Extracted information
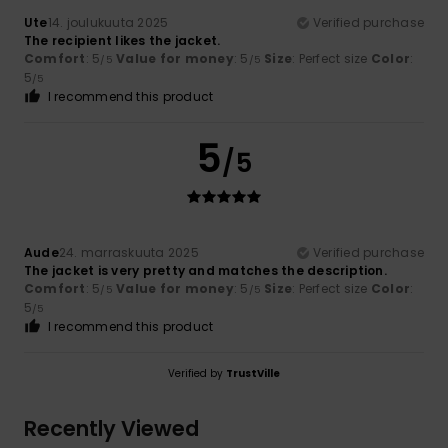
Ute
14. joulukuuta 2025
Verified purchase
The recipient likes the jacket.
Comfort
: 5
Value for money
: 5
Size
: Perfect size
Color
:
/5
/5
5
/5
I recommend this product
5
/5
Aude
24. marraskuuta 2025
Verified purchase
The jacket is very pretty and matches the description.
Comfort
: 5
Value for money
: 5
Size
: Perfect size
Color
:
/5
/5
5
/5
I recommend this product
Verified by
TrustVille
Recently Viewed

What to produce
The answer should match the material exactly, with every picture removed.

Answer to the exercise
Ute
14. joulukuuta 2025
Verified purchase
The recipient likes the jacket.
Comfort
: 5
Value for money
: 5
Size
: Perfect size
Color
:
/5
/5
5
/5
I recommend this product
5
/5
Aude
24. marraskuuta 2025
Verified purchase
The jacket is very pretty and matches the description.
Comfort
: 5
Value for money
: 5
Size
: Perfect size
Color
:
/5
/5
5
/5
I recommend this product
Verified by
TrustVille
Recently Viewed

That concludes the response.